[Body or hand keypoint data]
= Beginning of Section =

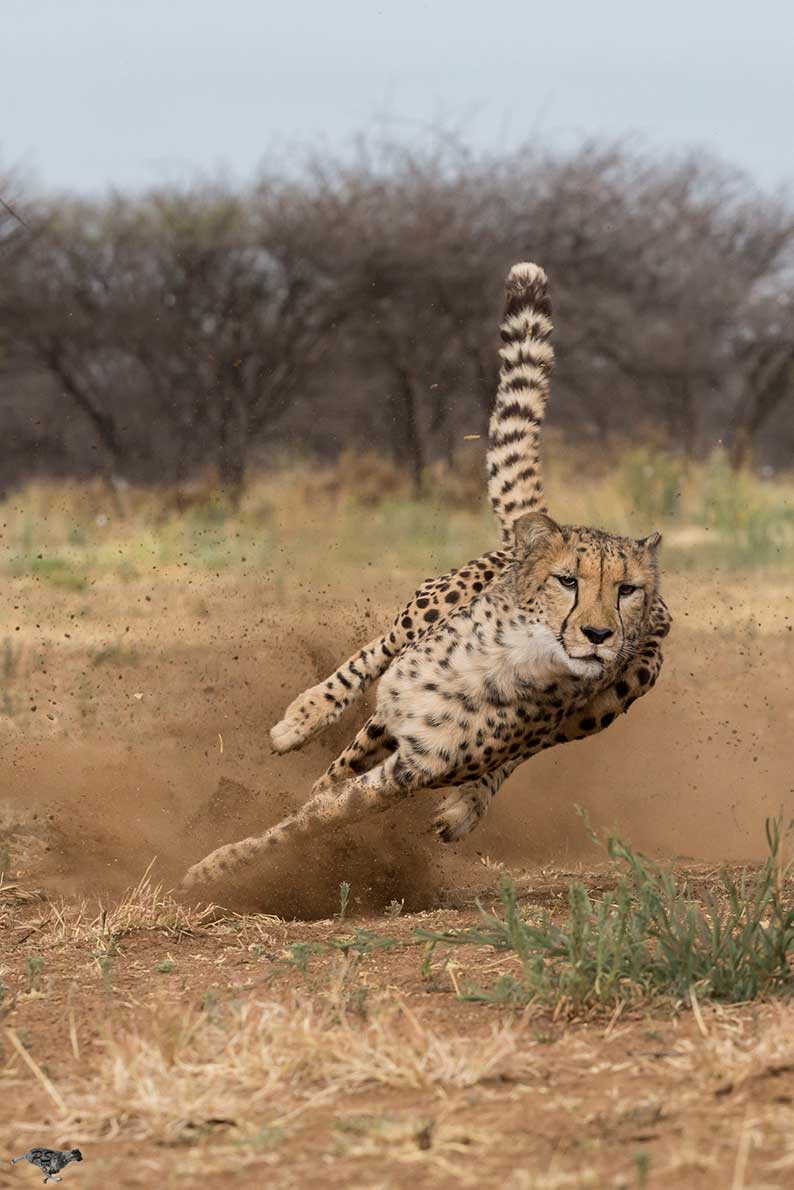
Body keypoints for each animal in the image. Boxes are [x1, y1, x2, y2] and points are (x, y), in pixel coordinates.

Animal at [181, 262, 670, 890]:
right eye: (568, 582)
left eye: (626, 591)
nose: (599, 635)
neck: (509, 659)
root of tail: (545, 527)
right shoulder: (395, 712)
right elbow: (327, 782)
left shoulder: (413, 767)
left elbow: (319, 815)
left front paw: (225, 865)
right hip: (428, 612)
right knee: (371, 656)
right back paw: (301, 719)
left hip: (604, 705)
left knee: (521, 754)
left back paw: (465, 808)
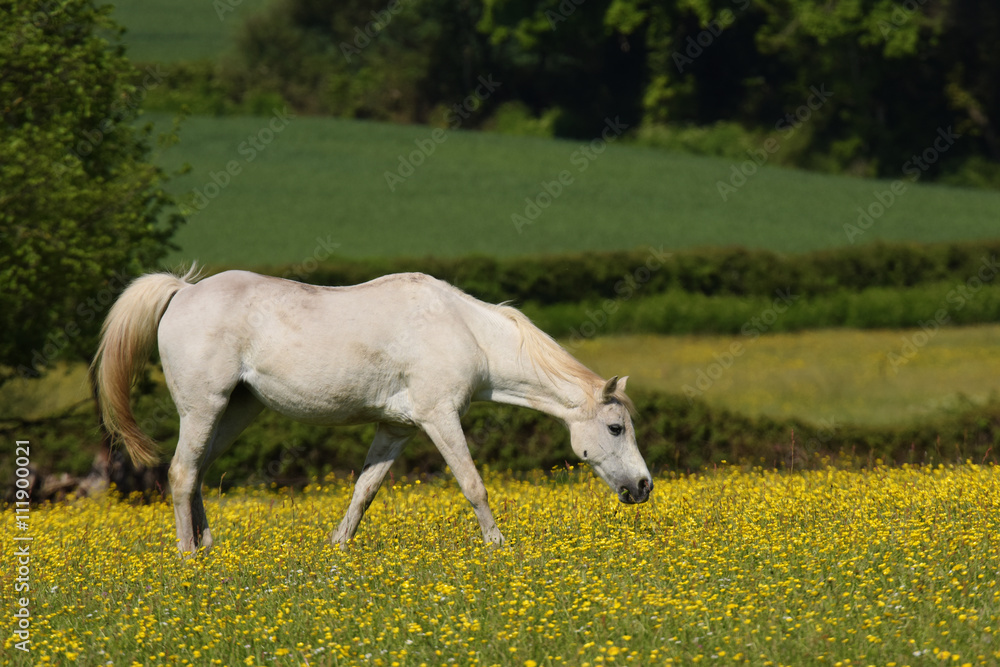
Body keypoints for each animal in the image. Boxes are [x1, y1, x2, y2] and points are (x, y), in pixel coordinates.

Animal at [91, 268, 653, 555]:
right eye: (615, 427)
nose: (645, 486)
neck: (465, 330)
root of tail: (183, 291)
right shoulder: (439, 418)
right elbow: (473, 484)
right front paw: (499, 550)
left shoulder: (396, 429)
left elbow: (364, 491)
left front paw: (337, 551)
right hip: (203, 408)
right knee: (182, 474)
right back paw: (189, 558)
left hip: (234, 412)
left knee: (199, 473)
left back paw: (209, 549)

= End of Section =

* [What to do]
Each line in the data that holds the string "shoulder" needs to be copied.

* [Answer to this exercise]
right shoulder: (395, 712)
left shoulder: (413, 767)
right shoulder: (439, 418)
left shoulder: (396, 429)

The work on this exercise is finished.